Problem to work on =>
Reproduce every record below exactly, without the pictures.

----

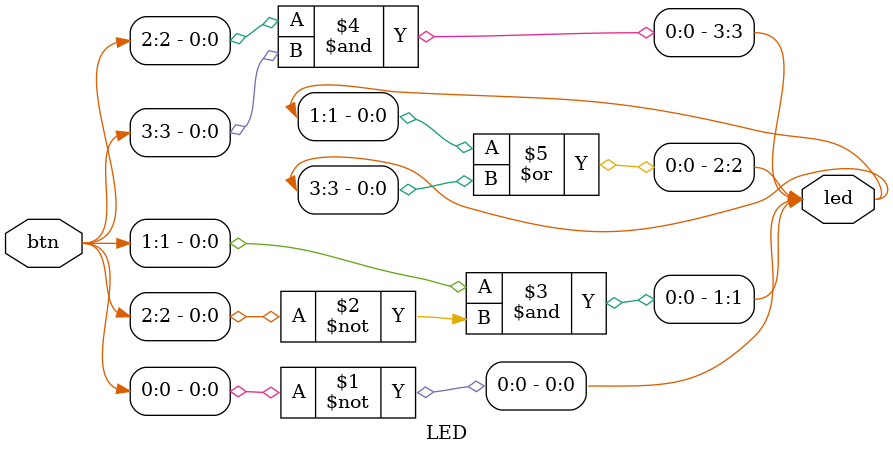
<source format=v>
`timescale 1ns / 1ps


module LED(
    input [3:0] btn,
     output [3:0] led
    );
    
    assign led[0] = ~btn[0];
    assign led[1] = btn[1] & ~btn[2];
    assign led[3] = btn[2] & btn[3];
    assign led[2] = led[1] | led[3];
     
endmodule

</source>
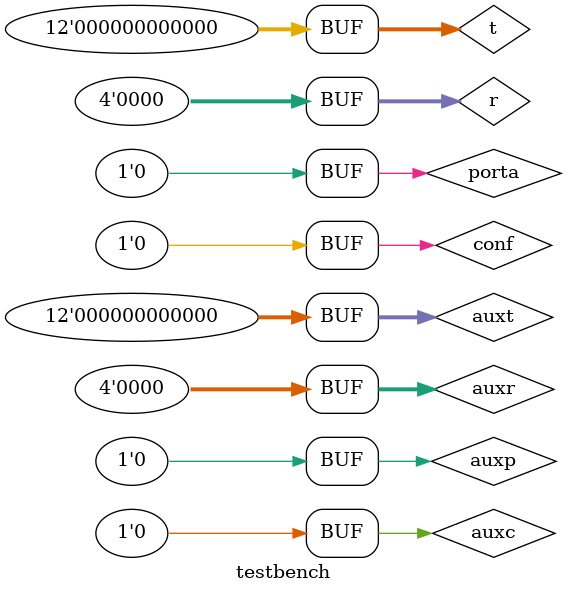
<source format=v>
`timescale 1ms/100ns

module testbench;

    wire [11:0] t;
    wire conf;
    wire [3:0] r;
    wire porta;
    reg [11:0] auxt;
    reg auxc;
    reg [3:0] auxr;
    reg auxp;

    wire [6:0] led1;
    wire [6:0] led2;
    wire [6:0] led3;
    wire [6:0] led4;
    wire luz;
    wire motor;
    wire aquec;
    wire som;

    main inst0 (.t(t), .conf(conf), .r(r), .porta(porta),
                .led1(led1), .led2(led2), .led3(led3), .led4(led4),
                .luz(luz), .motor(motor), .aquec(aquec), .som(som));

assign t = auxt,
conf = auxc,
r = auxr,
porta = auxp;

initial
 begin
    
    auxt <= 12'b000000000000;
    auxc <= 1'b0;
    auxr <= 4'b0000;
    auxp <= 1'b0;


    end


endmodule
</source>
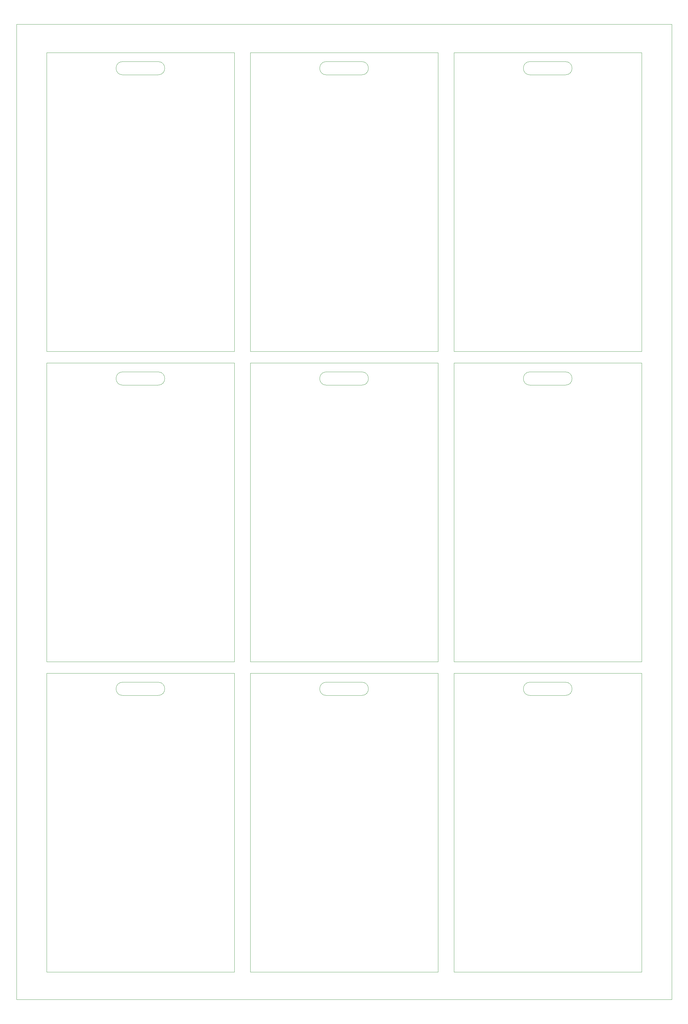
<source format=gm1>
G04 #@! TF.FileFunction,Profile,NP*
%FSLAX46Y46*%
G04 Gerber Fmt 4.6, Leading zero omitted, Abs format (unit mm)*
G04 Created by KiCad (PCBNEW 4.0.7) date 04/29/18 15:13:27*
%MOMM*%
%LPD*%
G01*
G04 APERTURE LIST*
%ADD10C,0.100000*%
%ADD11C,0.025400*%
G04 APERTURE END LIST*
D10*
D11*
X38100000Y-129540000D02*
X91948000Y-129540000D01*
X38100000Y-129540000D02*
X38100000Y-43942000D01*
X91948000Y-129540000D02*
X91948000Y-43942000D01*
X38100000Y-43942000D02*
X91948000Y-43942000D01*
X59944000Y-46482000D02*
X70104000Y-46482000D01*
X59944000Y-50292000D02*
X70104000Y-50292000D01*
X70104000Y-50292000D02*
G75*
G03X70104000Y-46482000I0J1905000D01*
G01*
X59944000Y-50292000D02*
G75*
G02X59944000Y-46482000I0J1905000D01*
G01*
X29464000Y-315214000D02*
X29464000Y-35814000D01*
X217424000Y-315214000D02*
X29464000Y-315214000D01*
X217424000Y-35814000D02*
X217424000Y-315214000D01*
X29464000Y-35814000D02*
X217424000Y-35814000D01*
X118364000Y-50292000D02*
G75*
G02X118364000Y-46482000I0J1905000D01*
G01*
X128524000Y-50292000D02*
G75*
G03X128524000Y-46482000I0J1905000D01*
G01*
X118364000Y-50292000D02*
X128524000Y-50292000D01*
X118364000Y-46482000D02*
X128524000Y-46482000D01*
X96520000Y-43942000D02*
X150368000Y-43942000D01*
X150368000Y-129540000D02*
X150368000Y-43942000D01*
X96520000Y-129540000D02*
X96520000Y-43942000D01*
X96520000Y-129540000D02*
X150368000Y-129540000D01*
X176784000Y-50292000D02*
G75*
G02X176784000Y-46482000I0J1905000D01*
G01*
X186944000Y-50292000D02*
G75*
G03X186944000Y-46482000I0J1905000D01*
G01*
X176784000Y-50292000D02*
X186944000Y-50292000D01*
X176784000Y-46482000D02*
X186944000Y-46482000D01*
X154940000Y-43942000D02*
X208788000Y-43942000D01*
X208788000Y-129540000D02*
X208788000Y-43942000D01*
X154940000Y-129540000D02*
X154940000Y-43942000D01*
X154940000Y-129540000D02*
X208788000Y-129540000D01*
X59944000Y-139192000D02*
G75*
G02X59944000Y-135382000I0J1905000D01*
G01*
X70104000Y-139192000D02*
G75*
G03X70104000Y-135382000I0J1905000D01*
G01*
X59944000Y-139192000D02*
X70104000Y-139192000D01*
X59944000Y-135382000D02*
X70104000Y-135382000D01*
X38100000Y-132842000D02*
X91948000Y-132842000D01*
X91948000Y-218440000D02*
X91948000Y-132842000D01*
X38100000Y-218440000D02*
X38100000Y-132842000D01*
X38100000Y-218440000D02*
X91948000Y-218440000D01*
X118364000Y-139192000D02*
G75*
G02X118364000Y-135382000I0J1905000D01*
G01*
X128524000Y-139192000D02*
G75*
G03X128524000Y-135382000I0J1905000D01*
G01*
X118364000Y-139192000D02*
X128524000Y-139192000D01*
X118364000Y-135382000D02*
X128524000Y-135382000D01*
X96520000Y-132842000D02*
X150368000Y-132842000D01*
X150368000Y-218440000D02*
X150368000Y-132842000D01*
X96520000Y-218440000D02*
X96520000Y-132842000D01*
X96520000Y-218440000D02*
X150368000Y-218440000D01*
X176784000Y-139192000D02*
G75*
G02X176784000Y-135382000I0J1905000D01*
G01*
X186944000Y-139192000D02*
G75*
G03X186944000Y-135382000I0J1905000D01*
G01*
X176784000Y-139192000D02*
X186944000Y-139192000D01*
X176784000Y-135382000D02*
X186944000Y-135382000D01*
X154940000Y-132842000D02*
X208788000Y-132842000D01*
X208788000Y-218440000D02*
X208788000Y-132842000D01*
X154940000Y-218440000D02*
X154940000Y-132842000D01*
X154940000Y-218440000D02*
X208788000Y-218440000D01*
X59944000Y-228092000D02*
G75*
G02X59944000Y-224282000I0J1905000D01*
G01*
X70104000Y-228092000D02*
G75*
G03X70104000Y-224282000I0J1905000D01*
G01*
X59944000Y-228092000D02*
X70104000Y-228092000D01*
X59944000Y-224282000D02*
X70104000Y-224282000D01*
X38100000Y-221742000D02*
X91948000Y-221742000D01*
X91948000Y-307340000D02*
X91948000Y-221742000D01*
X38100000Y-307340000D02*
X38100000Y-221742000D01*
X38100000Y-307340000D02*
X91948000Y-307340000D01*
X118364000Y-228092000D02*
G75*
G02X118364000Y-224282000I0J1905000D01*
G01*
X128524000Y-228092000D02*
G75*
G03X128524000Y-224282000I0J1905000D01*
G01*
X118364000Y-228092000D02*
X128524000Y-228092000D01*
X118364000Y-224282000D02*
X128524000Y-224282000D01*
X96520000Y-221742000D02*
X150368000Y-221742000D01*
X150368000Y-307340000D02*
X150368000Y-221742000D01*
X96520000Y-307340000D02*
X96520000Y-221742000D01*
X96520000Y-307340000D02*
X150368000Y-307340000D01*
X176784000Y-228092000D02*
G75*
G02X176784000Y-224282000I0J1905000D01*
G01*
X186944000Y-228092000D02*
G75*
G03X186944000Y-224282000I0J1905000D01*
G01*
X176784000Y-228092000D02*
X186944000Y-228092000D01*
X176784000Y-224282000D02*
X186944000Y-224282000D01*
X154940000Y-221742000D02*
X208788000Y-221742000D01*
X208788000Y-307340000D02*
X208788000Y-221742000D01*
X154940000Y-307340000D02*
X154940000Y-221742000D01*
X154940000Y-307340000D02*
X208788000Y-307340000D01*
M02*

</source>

----

Response to the exercise =>
<source format=v>
`timescale 1ns / 1ps


module LED(
    input [3:0] btn,
     output [3:0] led
    );
    
    assign led[0] = ~btn[0];
    assign led[1] = btn[1] & ~btn[2];
    assign led[3] = btn[2] & btn[3];
    assign led[2] = led[1] | led[3];
     
endmodule

</source>
<source format=v>
`timescale 1ms/100ns

module testbench;

    wire [11:0] t;
    wire conf;
    wire [3:0] r;
    wire porta;
    reg [11:0] auxt;
    reg auxc;
    reg [3:0] auxr;
    reg auxp;

    wire [6:0] led1;
    wire [6:0] led2;
    wire [6:0] led3;
    wire [6:0] led4;
    wire luz;
    wire motor;
    wire aquec;
    wire som;

    main inst0 (.t(t), .conf(conf), .r(r), .porta(porta),
                .led1(led1), .led2(led2), .led3(led3), .led4(led4),
                .luz(luz), .motor(motor), .aquec(aquec), .som(som));

assign t = auxt,
conf = auxc,
r = auxr,
porta = auxp;

initial
 begin
    
    auxt <= 12'b000000000000;
    auxc <= 1'b0;
    auxr <= 4'b0000;
    auxp <= 1'b0;


    end


endmodule
</source>
<source format=gm1>
G04 #@! TF.FileFunction,Profile,NP*
%FSLAX46Y46*%
G04 Gerber Fmt 4.6, Leading zero omitted, Abs format (unit mm)*
G04 Created by KiCad (PCBNEW 4.0.7) date 04/29/18 15:13:27*
%MOMM*%
%LPD*%
G01*
G04 APERTURE LIST*
%ADD10C,0.100000*%
%ADD11C,0.025400*%
G04 APERTURE END LIST*
D10*
D11*
X38100000Y-129540000D02*
X91948000Y-129540000D01*
X38100000Y-129540000D02*
X38100000Y-43942000D01*
X91948000Y-129540000D02*
X91948000Y-43942000D01*
X38100000Y-43942000D02*
X91948000Y-43942000D01*
X59944000Y-46482000D02*
X70104000Y-46482000D01*
X59944000Y-50292000D02*
X70104000Y-50292000D01*
X70104000Y-50292000D02*
G75*
G03X70104000Y-46482000I0J1905000D01*
G01*
X59944000Y-50292000D02*
G75*
G02X59944000Y-46482000I0J1905000D01*
G01*
X29464000Y-315214000D02*
X29464000Y-35814000D01*
X217424000Y-315214000D02*
X29464000Y-315214000D01*
X217424000Y-35814000D02*
X217424000Y-315214000D01*
X29464000Y-35814000D02*
X217424000Y-35814000D01*
X118364000Y-50292000D02*
G75*
G02X118364000Y-46482000I0J1905000D01*
G01*
X128524000Y-50292000D02*
G75*
G03X128524000Y-46482000I0J1905000D01*
G01*
X118364000Y-50292000D02*
X128524000Y-50292000D01*
X118364000Y-46482000D02*
X128524000Y-46482000D01*
X96520000Y-43942000D02*
X150368000Y-43942000D01*
X150368000Y-129540000D02*
X150368000Y-43942000D01*
X96520000Y-129540000D02*
X96520000Y-43942000D01*
X96520000Y-129540000D02*
X150368000Y-129540000D01*
X176784000Y-50292000D02*
G75*
G02X176784000Y-46482000I0J1905000D01*
G01*
X186944000Y-50292000D02*
G75*
G03X186944000Y-46482000I0J1905000D01*
G01*
X176784000Y-50292000D02*
X186944000Y-50292000D01*
X176784000Y-46482000D02*
X186944000Y-46482000D01*
X154940000Y-43942000D02*
X208788000Y-43942000D01*
X208788000Y-129540000D02*
X208788000Y-43942000D01*
X154940000Y-129540000D02*
X154940000Y-43942000D01*
X154940000Y-129540000D02*
X208788000Y-129540000D01*
X59944000Y-139192000D02*
G75*
G02X59944000Y-135382000I0J1905000D01*
G01*
X70104000Y-139192000D02*
G75*
G03X70104000Y-135382000I0J1905000D01*
G01*
X59944000Y-139192000D02*
X70104000Y-139192000D01*
X59944000Y-135382000D02*
X70104000Y-135382000D01*
X38100000Y-132842000D02*
X91948000Y-132842000D01*
X91948000Y-218440000D02*
X91948000Y-132842000D01*
X38100000Y-218440000D02*
X38100000Y-132842000D01*
X38100000Y-218440000D02*
X91948000Y-218440000D01*
X118364000Y-139192000D02*
G75*
G02X118364000Y-135382000I0J1905000D01*
G01*
X128524000Y-139192000D02*
G75*
G03X128524000Y-135382000I0J1905000D01*
G01*
X118364000Y-139192000D02*
X128524000Y-139192000D01*
X118364000Y-135382000D02*
X128524000Y-135382000D01*
X96520000Y-132842000D02*
X150368000Y-132842000D01*
X150368000Y-218440000D02*
X150368000Y-132842000D01*
X96520000Y-218440000D02*
X96520000Y-132842000D01*
X96520000Y-218440000D02*
X150368000Y-218440000D01*
X176784000Y-139192000D02*
G75*
G02X176784000Y-135382000I0J1905000D01*
G01*
X186944000Y-139192000D02*
G75*
G03X186944000Y-135382000I0J1905000D01*
G01*
X176784000Y-139192000D02*
X186944000Y-139192000D01*
X176784000Y-135382000D02*
X186944000Y-135382000D01*
X154940000Y-132842000D02*
X208788000Y-132842000D01*
X208788000Y-218440000D02*
X208788000Y-132842000D01*
X154940000Y-218440000D02*
X154940000Y-132842000D01*
X154940000Y-218440000D02*
X208788000Y-218440000D01*
X59944000Y-228092000D02*
G75*
G02X59944000Y-224282000I0J1905000D01*
G01*
X70104000Y-228092000D02*
G75*
G03X70104000Y-224282000I0J1905000D01*
G01*
X59944000Y-228092000D02*
X70104000Y-228092000D01*
X59944000Y-224282000D02*
X70104000Y-224282000D01*
X38100000Y-221742000D02*
X91948000Y-221742000D01*
X91948000Y-307340000D02*
X91948000Y-221742000D01*
X38100000Y-307340000D02*
X38100000Y-221742000D01*
X38100000Y-307340000D02*
X91948000Y-307340000D01*
X118364000Y-228092000D02*
G75*
G02X118364000Y-224282000I0J1905000D01*
G01*
X128524000Y-228092000D02*
G75*
G03X128524000Y-224282000I0J1905000D01*
G01*
X118364000Y-228092000D02*
X128524000Y-228092000D01*
X118364000Y-224282000D02*
X128524000Y-224282000D01*
X96520000Y-221742000D02*
X150368000Y-221742000D01*
X150368000Y-307340000D02*
X150368000Y-221742000D01*
X96520000Y-307340000D02*
X96520000Y-221742000D01*
X96520000Y-307340000D02*
X150368000Y-307340000D01*
X176784000Y-228092000D02*
G75*
G02X176784000Y-224282000I0J1905000D01*
G01*
X186944000Y-228092000D02*
G75*
G03X186944000Y-224282000I0J1905000D01*
G01*
X176784000Y-228092000D02*
X186944000Y-228092000D01*
X176784000Y-224282000D02*
X186944000Y-224282000D01*
X154940000Y-221742000D02*
X208788000Y-221742000D01*
X208788000Y-307340000D02*
X208788000Y-221742000D01*
X154940000Y-307340000D02*
X154940000Y-221742000D01*
X154940000Y-307340000D02*
X208788000Y-307340000D01*
M02*

</source>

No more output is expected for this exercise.